| Problem details |
Only one stretch of the records below should be repeated. It starts with the line containing "hfov_deg: 14.1" and goes on through the line containing "exposure_s: 1/1000", exactly as written.

| Record set |
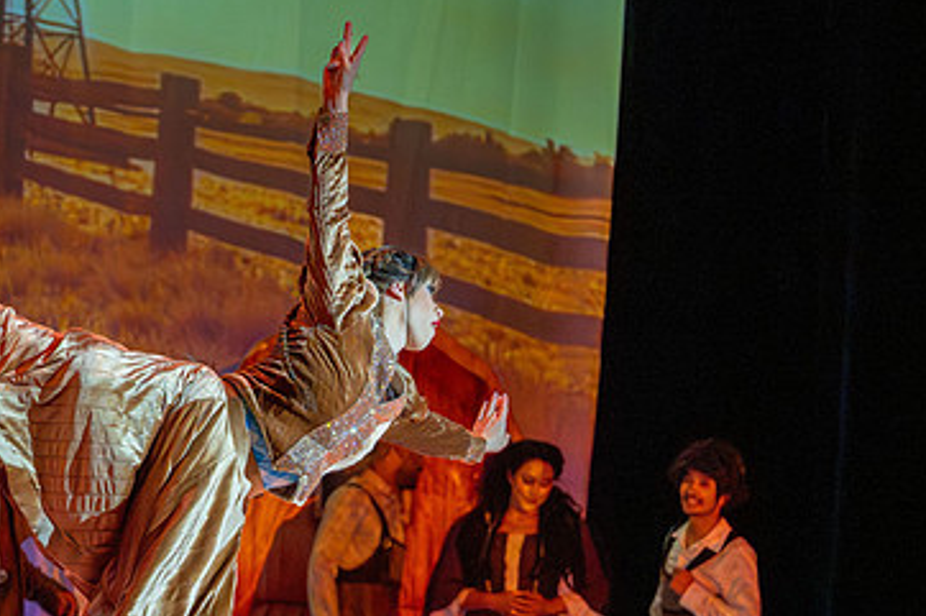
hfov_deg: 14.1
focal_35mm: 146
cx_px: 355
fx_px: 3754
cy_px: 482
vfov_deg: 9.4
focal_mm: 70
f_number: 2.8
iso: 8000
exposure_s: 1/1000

...

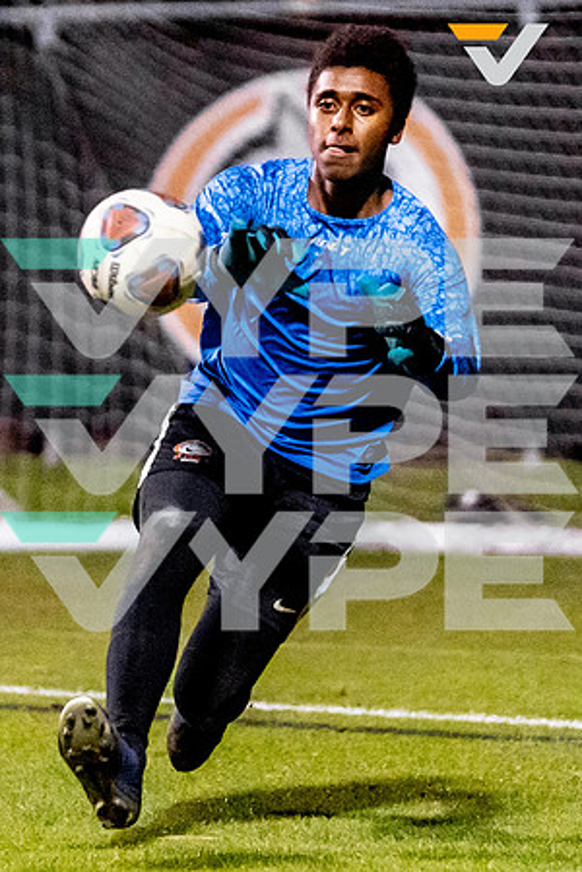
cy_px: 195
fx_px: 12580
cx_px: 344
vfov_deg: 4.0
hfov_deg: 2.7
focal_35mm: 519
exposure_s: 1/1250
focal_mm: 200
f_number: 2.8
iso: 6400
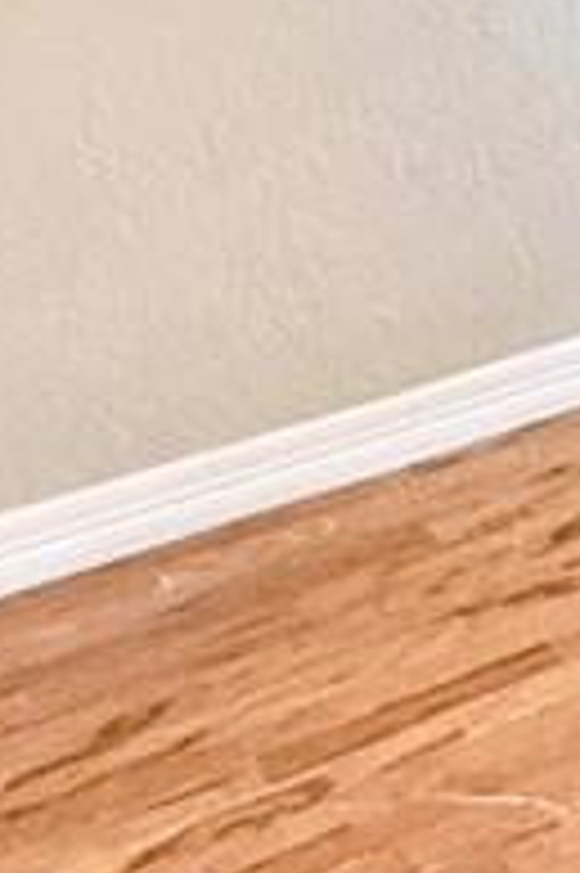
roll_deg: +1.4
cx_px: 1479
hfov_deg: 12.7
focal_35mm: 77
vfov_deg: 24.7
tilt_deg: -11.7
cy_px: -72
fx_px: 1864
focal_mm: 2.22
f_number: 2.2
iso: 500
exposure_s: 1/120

---

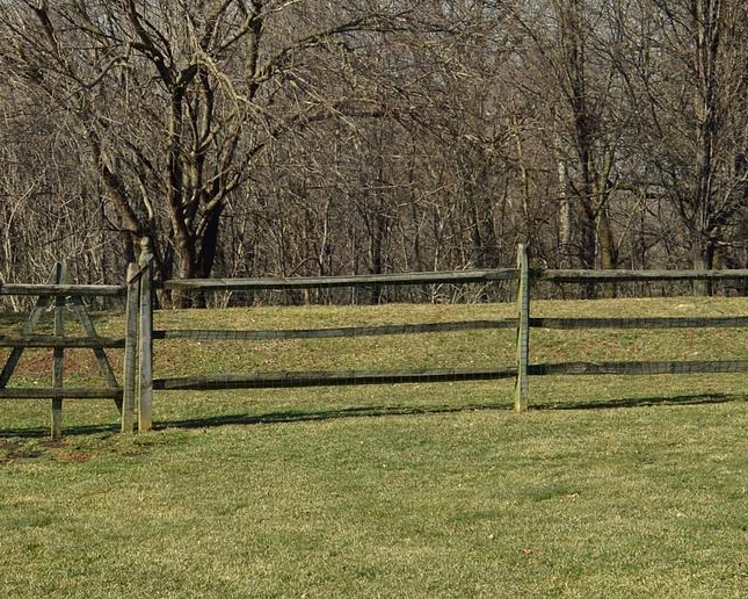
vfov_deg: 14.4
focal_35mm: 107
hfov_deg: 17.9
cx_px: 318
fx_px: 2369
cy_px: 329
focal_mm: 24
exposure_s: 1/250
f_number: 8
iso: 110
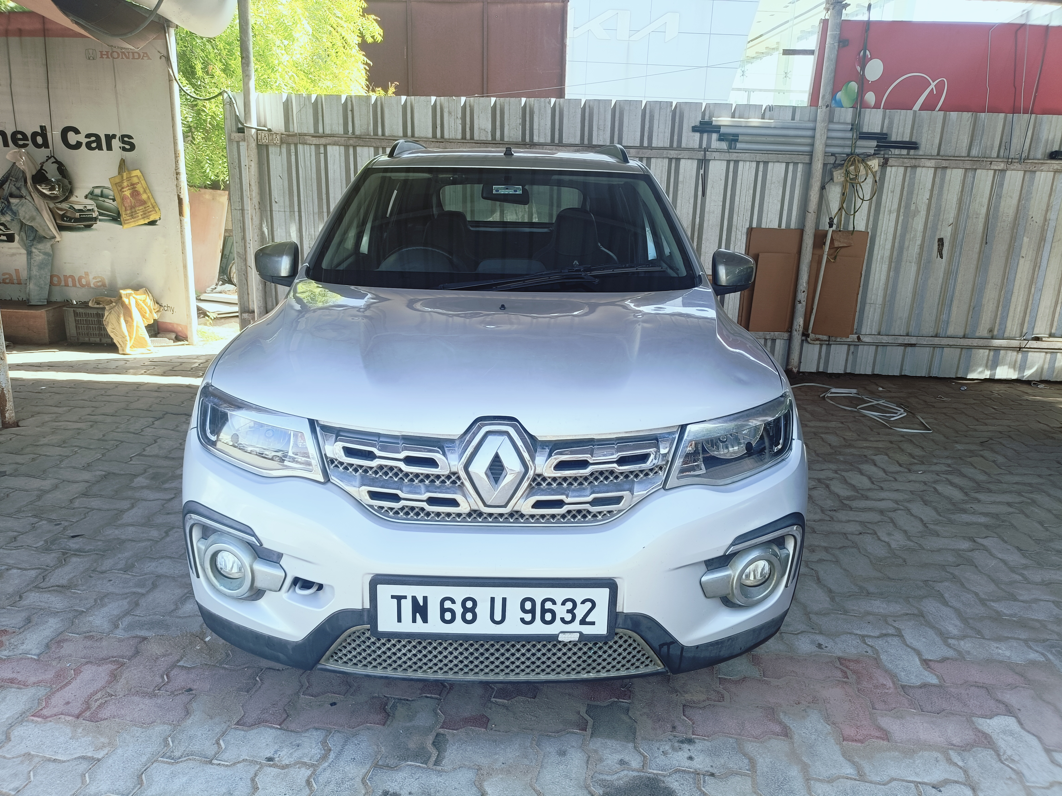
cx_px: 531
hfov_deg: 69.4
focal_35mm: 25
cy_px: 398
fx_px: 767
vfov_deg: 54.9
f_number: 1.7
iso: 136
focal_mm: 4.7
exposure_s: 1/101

| Answer section |
hfov_deg: 14.1
focal_35mm: 146
cx_px: 355
fx_px: 3754
cy_px: 482
vfov_deg: 9.4
focal_mm: 70
f_number: 2.8
iso: 8000
exposure_s: 1/1000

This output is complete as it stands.